If you’re waiting for the hubbub over generative AI to die down, maybe pull up a chair. The buzz around artificial intelligence shows no signs of quieting—a fact that will become all too obvious at this year’s CES.
CES, the consumer electronics industry’s largest annual gathering in the US, is returning to Las Vegas on January 9. It is a massive, four-day-long bustling bazaar of tech, with expo halls filled to the brim with new gadgets, hopeful startups, and prototypes that reach for the stars. CES is a trade show where sales and distribution deals are inked, where concept cars roll through crowded streets, and where tech journalists and showgoers alike wander the floors looking for the standout new products. And this year, many of the products debuting are going to be garnished with heaping globs of AI.
For years, generative AI technology bubbled beneath the surface of public consciousness. It finally burst into the limelight in November 2022, when OpenAI released the first iteration of ChaptGPT. The arrival of the shiny new chatbot kicked off an AI arms race. Since the reverberant waves of this eruption hadn’t yet fully saturated the tech industry by the time last year’s CES took place, there wasn’t really a whole lot of GenAI talk in Las Vegas last January. As a result, CES 2023 looks almost primitive in hindsight, arriving a scant six weeks behind the greatest technological revolution since the mobile phone.
That won’t be the case in 2024. “We didn’t get the full CES fire hose of AI announcements last year like we’re going to have,” says Anshel Sag, a principal analyst at Moor Insights & Strategy. “If you thought it was a wave last year, it’s going to be a tsunami this year.”
Expect to see AI everywhere at CES: in cars, scooters, headphones, cameras, speakers, and televisions. In some cases, these products will simply include another way to access a ChatGPT-style question-and-response service to handle spoken commands. But in other cases, the advances could feel more impactful. Companies like Intel, Qualcomm, and AMD are expected to announce chips that support AI services on the devices that carry them. These chips would process AI tasks locally, without having to send a request to a server in the cloud and then wait for a response, making things like computer vision, voice-to-text services, and generative computing feel snappier.
CES is where the narrative around industry trends is shaped. Sag says that’s what’s likely to happen with the abundance of AI this CES. “AI is just going to overwhelm everything,” Sag says. “It will be so prevalent and so dominant that some people will just be sick of it.”
Gary Shapiro, CEO of the Consumer Technology Association, the group that puts on CES, says that while artificial intelligence capabilities may be heralded this year, the tech will eventually fade into the background as it becomes commonplace.
“AI is almost like the internet; it’s a huge ingredient that’s not going away,” Shapiro says. “Companies don’t go to CES and say, ‘Here’s the internet.’ It’ll be interesting to see how they implement generative AI.”
While computer chips that imitate human interactions may be the big stars of CES, AI is far from the only trend to watch for at the event.

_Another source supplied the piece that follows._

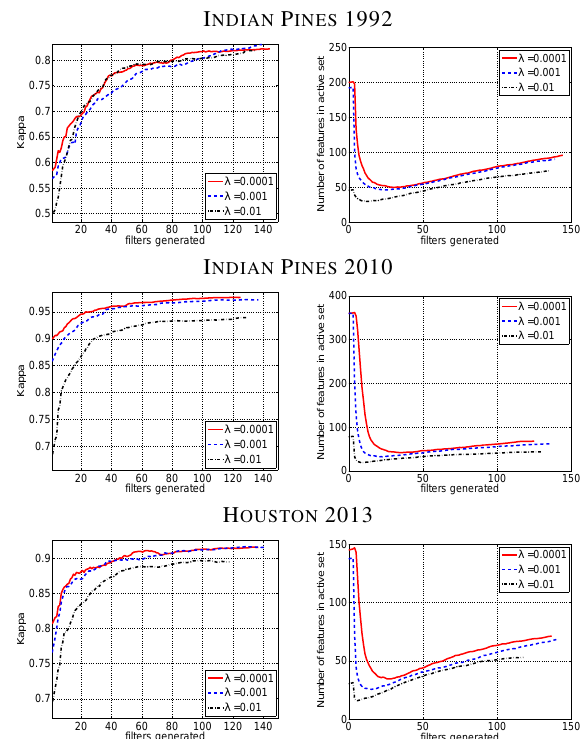
Figure 5: Left: numerical performance (Kappa statistic) for dif- ferent degrees of regularization λ and filtering the original bands. Right: number of active features during the iterations.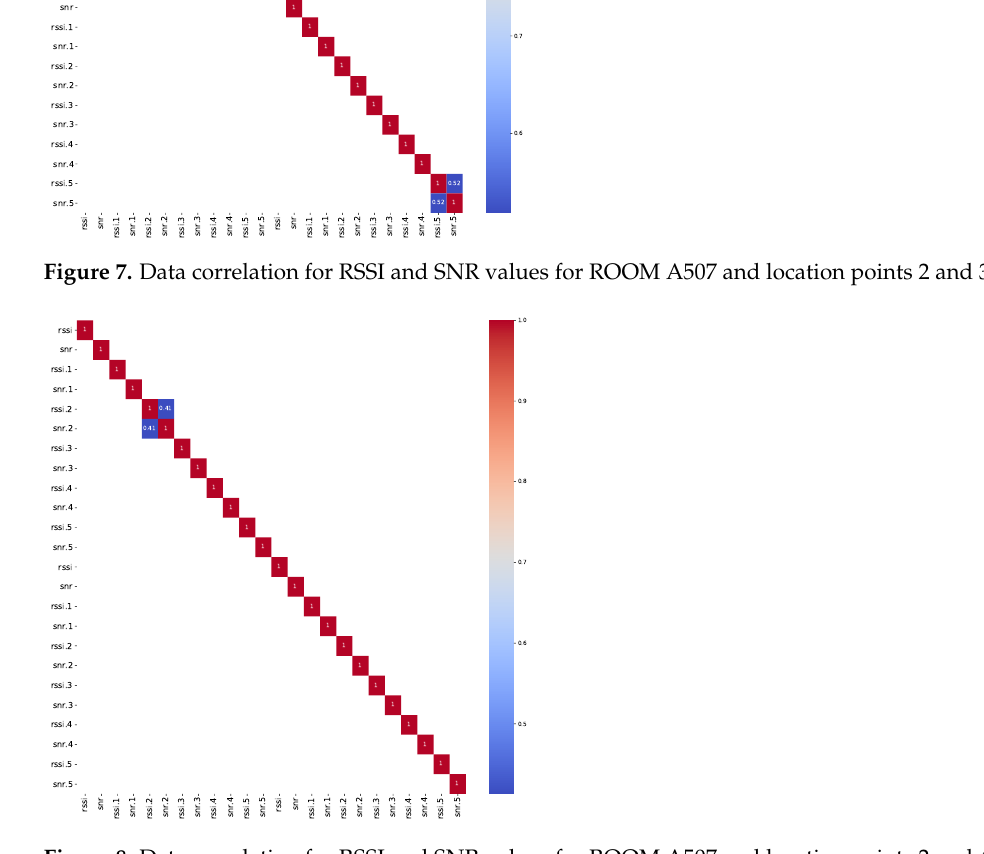
Figure 8. Data correlation for RSSI and SNR values for ROOM A507 and location points 2 and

The automotive industry won’t steal as much of the focus as it did in recent years, but companies like Honda have teased plans to reveal new electric vehicles at CES. Health tech will also be emphasized more heavily, and beauty tech featured at the forefront for the first time in CES history, with a keynote address from the French personal care company L’Oréal. Sag also says to expect a renewed vigor around extended reality tech, as companies aim to either prepare for Apple’s Vision Pro headset or compete with it.
If you’re going this year, you can expect CES to be as crowded and noisy as ever, with every company exhibiting there hoping to get some attention (and revenue) from their tech announcements—even if all they’re doing is putting a new chip in an already familiar device to make it a little chattier, and a little more human.